### TASK REQUIREMENTS
Every record below is to be retyped exactly, with any pictures left out.
*** DATASET ENTRIES Section Begins ***
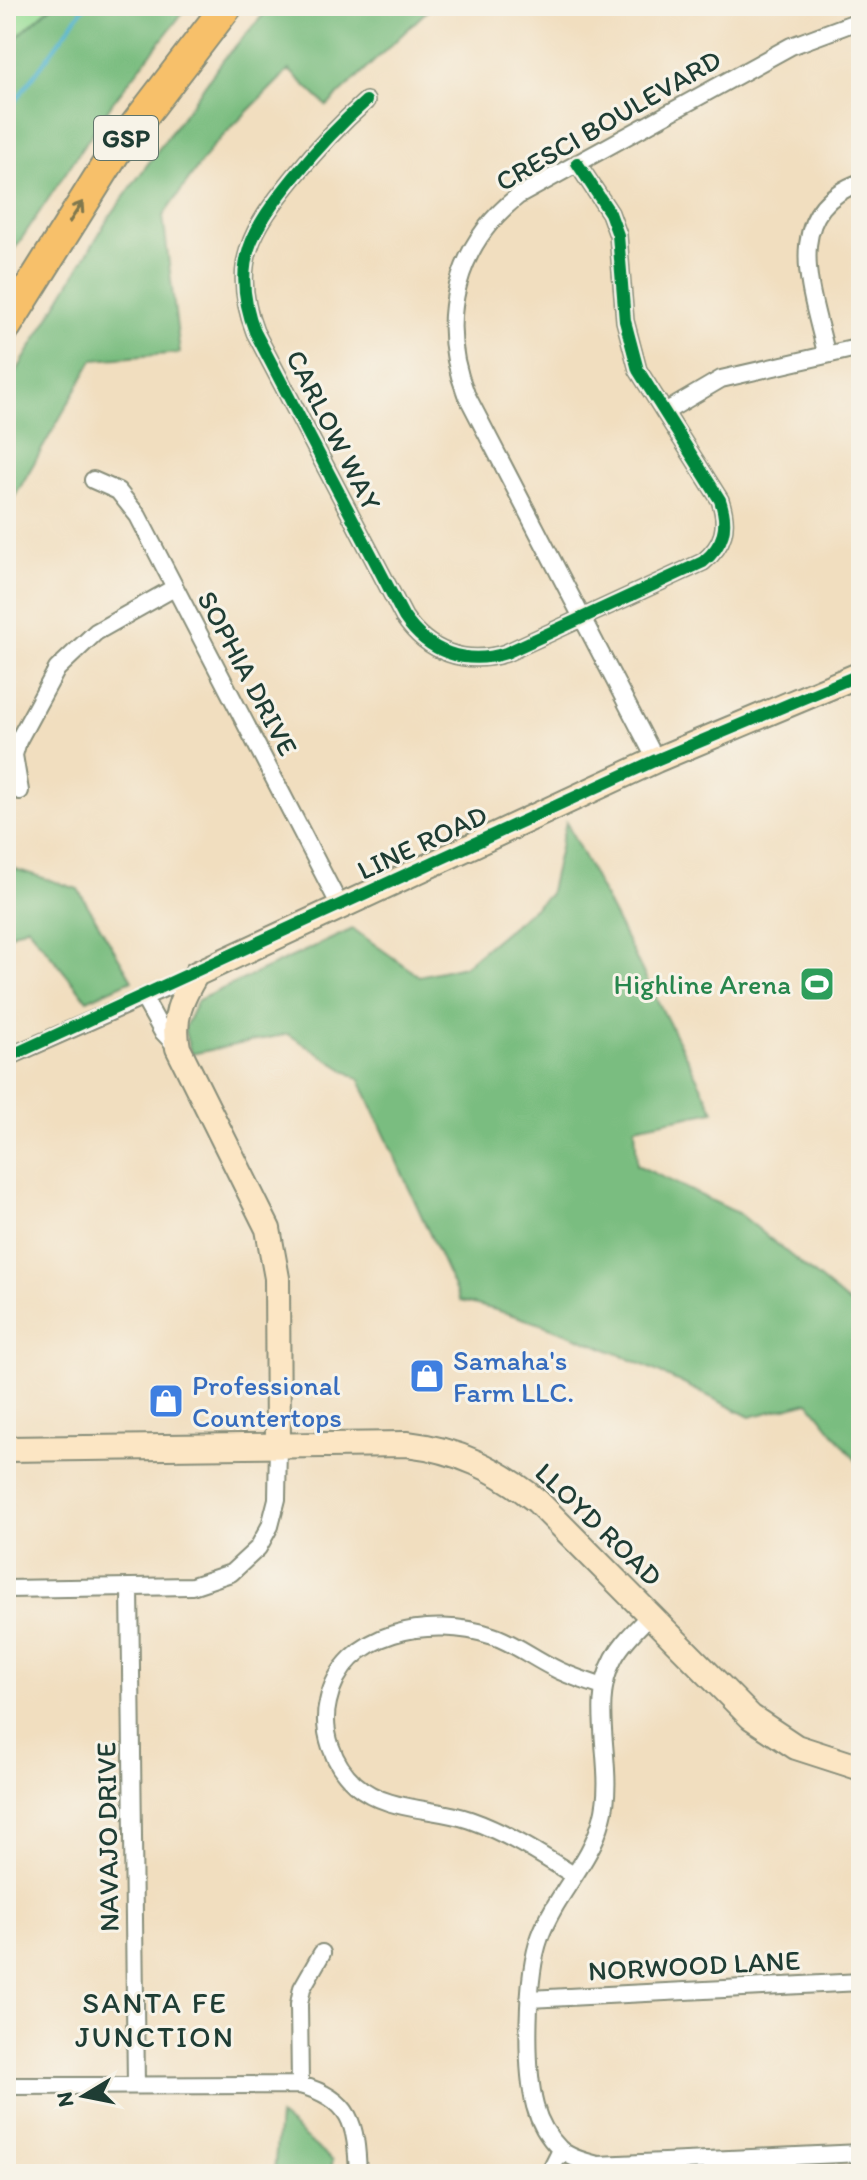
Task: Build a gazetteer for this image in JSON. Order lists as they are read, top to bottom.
{
  "streets": {
    "highway": ["GSP"],
    "street": [
      "CRESCI BOULEVARD",
      "CARLOW WAY",
      "SOPHIA DRIVE",
      "LINE ROAD",
      "LLOYD ROAD",
      "NAVAJO DRIVE",
      "NORWOOD LANE"
    ]
  },
  "crossings": [
    ["CRESCI BOULEVARD", "CARLOW WAY"],
    ["CRESCI BOULEVARD", "LINE ROAD"],
    ["SOPHIA DRIVE", "LINE ROAD"]
  ],
  "districts": ["SANTA FE JUNCTION"],
  "places": {
    "sports": ["Highline Arena"],
    "shop": ["Samaha's Farm LLC.", "Professional Countertops"]
  },
  "north": "left"
}
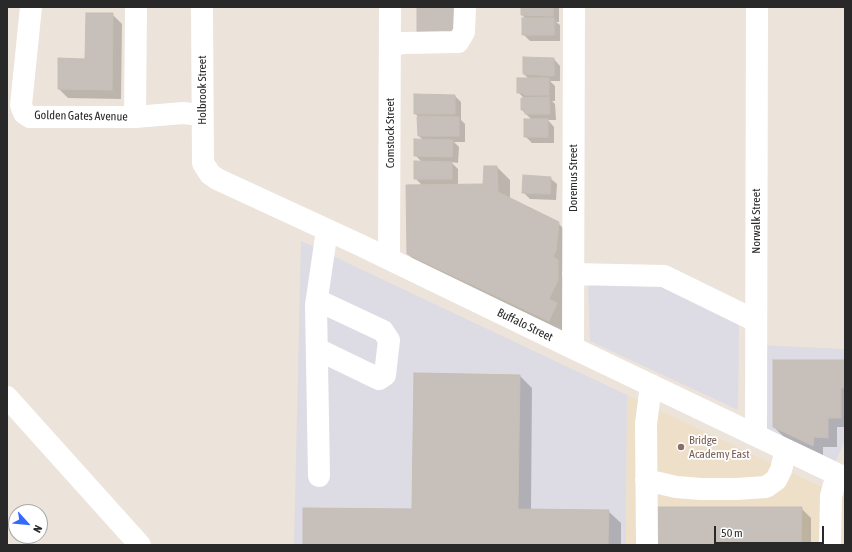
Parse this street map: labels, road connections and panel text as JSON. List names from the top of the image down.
{
  "streets": {
    "street": [
      "Holbrook Street",
      "Golden Gates Avenue",
      "Comstock Street",
      "Doremus Street",
      "Norwalk Street",
      "Buffalo Street"
    ]
  },
  "crossings": [
    ["Holbrook Street", "Buffalo Street"],
    ["Comstock Street", "Buffalo Street"],
    ["Doremus Street", "Buffalo Street"],
    ["Norwalk Street", "Buffalo Street"]
  ],
  "places": ["Bridge Academy East"],
  "scale_bar": "50 m",
  "north": "bottom right"
}
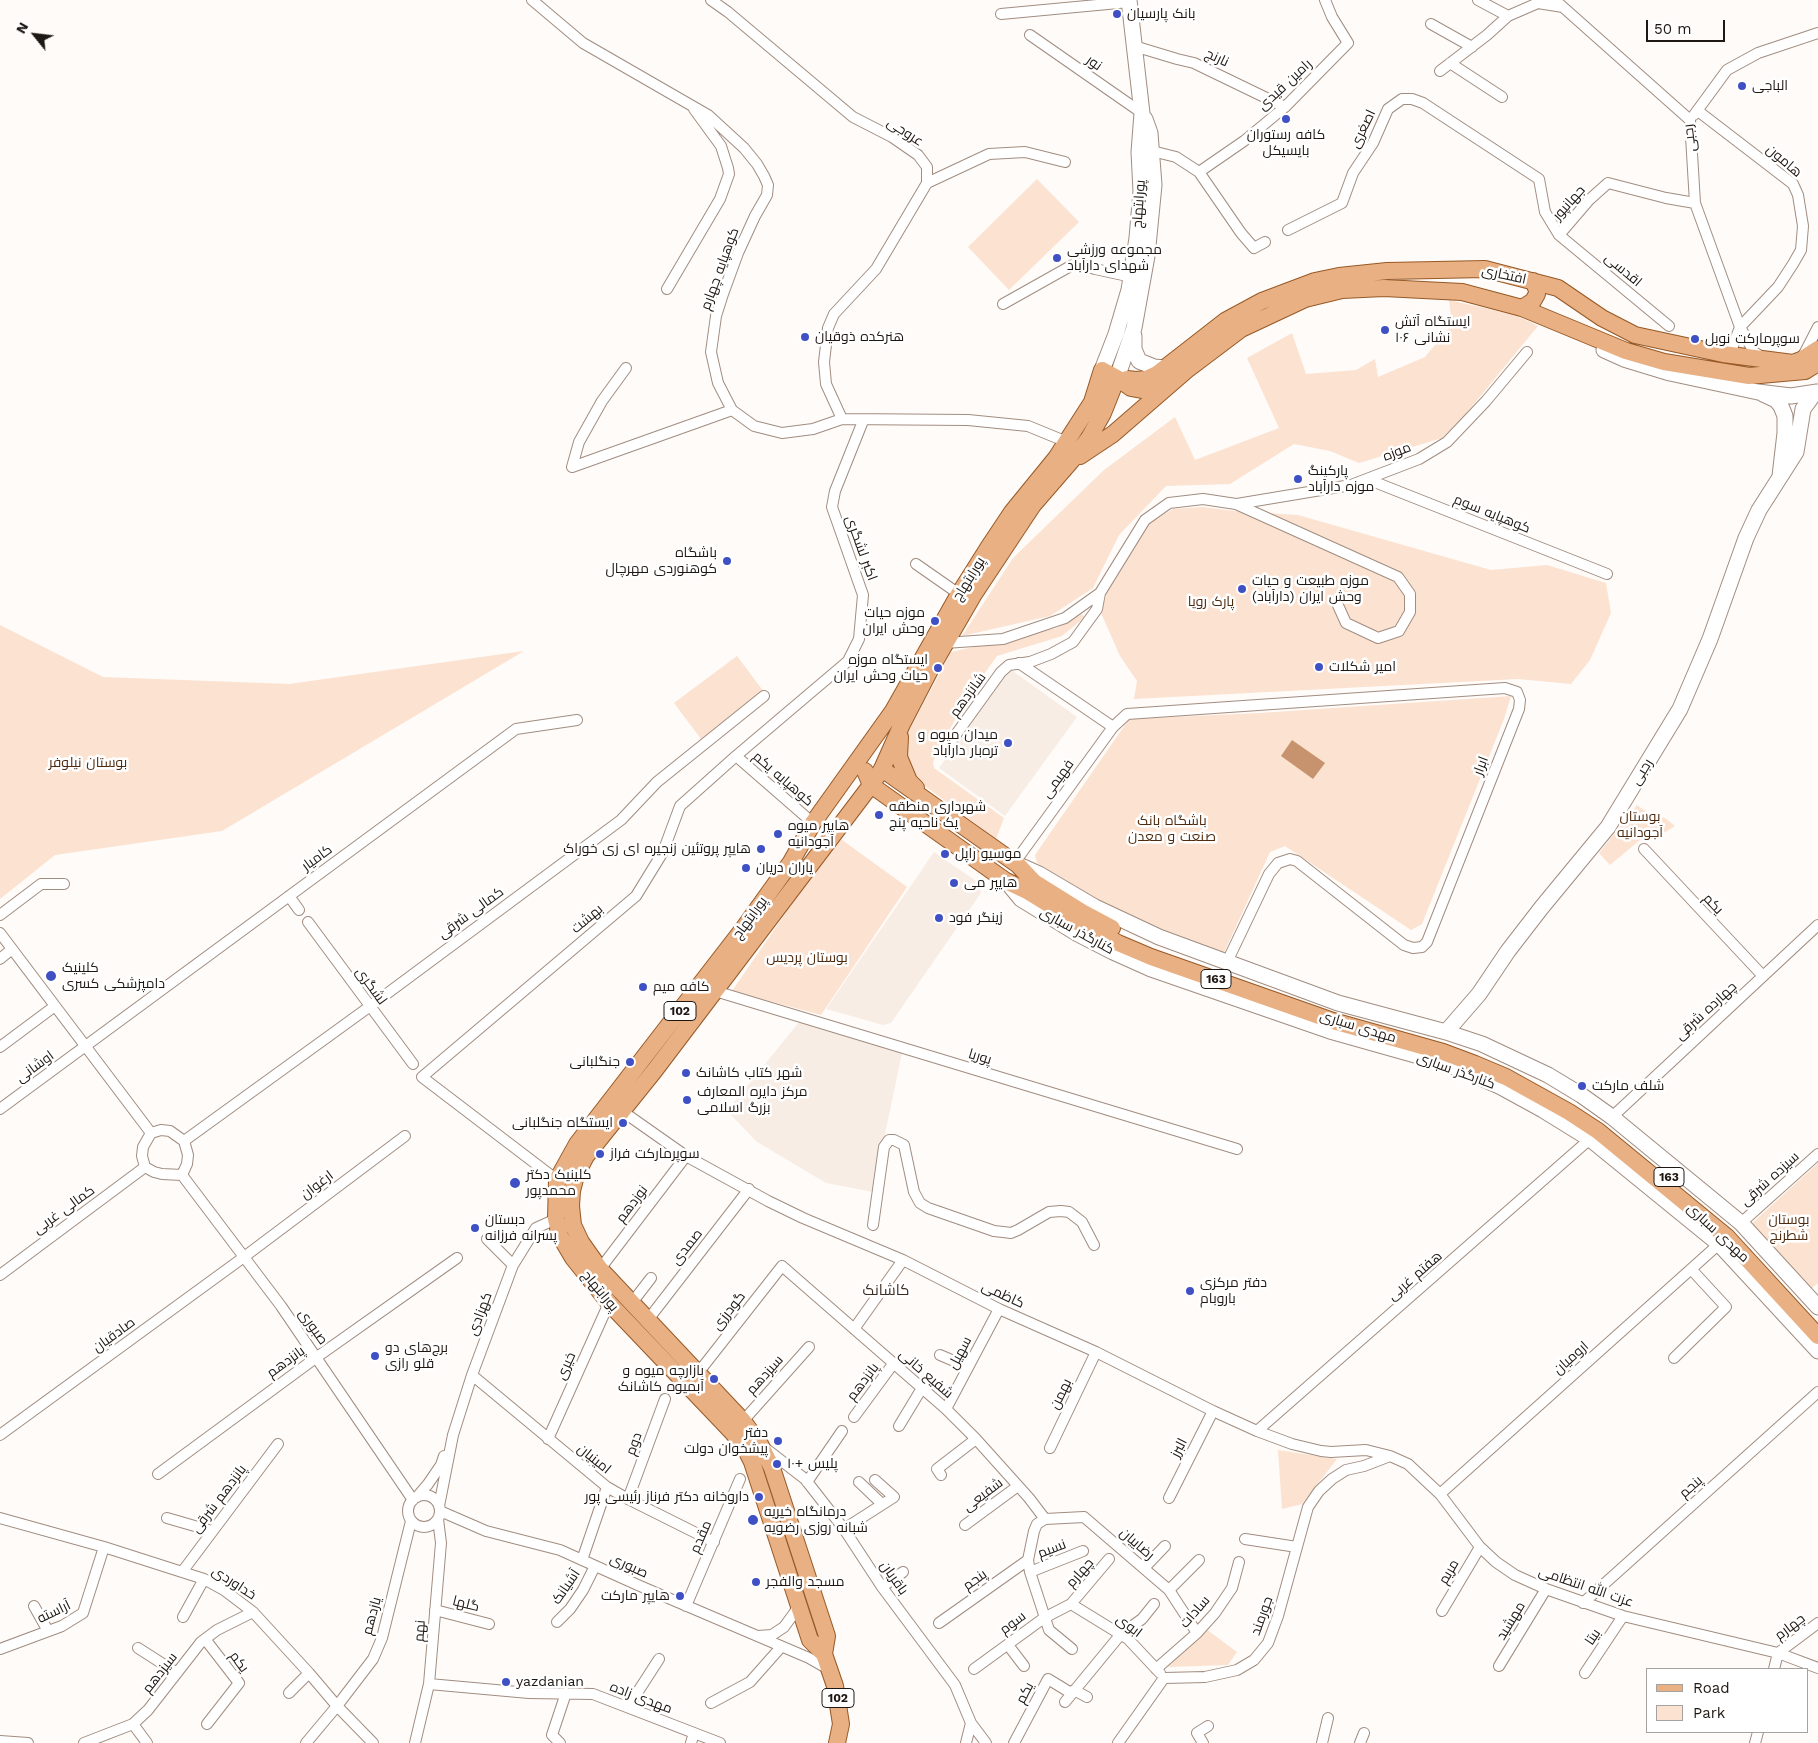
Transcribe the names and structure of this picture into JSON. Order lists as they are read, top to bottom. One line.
*** DATASET ENTRIES Section Ends ***
### EXERCISE RESULT
Task: Build a gazetteer for this image in JSON. Order lists as they are read, top to bottom.
{
  "streets": {
    "highway": ["GSP"],
    "street": [
      "CRESCI BOULEVARD",
      "CARLOW WAY",
      "SOPHIA DRIVE",
      "LINE ROAD",
      "LLOYD ROAD",
      "NAVAJO DRIVE",
      "NORWOOD LANE"
    ]
  },
  "crossings": [
    ["CRESCI BOULEVARD", "CARLOW WAY"],
    ["CRESCI BOULEVARD", "LINE ROAD"],
    ["SOPHIA DRIVE", "LINE ROAD"]
  ],
  "districts": ["SANTA FE JUNCTION"],
  "places": {
    "sports": ["Highline Arena"],
    "shop": ["Samaha's Farm LLC.", "Professional Countertops"]
  },
  "north": "left"
}
Parse this street map: labels, road connections and panel text as JSON. List names from the top of the image down.
{
  "streets": {
    "street": [
      "Holbrook Street",
      "Golden Gates Avenue",
      "Comstock Street",
      "Doremus Street",
      "Norwalk Street",
      "Buffalo Street"
    ]
  },
  "crossings": [
    ["Holbrook Street", "Buffalo Street"],
    ["Comstock Street", "Buffalo Street"],
    ["Doremus Street", "Buffalo Street"],
    ["Norwalk Street", "Buffalo Street"]
  ],
  "places": ["Bridge Academy East"],
  "scale_bar": "50 m",
  "north": "bottom right"
}
Transcribe the names and structure of this picture into JSON. Order lists as they are read, top to bottom. One line.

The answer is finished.